[Task item]
Pull out each line in the listing below that contains the string "blob". Treat uppercase and lowercase as different.

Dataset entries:
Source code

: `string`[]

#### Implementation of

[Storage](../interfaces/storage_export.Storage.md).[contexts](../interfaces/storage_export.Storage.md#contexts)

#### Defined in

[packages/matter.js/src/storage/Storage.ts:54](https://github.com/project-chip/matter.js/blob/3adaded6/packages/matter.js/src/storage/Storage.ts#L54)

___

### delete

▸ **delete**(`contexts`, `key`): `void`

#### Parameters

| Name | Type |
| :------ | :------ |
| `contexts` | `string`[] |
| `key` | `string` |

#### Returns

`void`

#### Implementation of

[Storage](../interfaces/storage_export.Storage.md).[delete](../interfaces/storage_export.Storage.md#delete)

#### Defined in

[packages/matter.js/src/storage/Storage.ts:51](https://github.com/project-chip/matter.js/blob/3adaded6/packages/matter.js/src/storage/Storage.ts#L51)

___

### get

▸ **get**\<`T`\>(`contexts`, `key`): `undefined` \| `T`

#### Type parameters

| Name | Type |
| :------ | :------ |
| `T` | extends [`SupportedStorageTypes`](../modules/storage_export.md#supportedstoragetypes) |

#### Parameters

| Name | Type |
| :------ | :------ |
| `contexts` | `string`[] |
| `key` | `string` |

[Worked solution]
[packages/matter.js/src/storage/Storage.ts:54](https://github.com/project-chip/matter.js/blob/3adaded6/packages/matter.js/src/storage/Storage.ts#L54)
[packages/matter.js/src/storage/Storage.ts:51](https://github.com/project-chip/matter.js/blob/3adaded6/packages/matter.js/src/storage/Storage.ts#L51)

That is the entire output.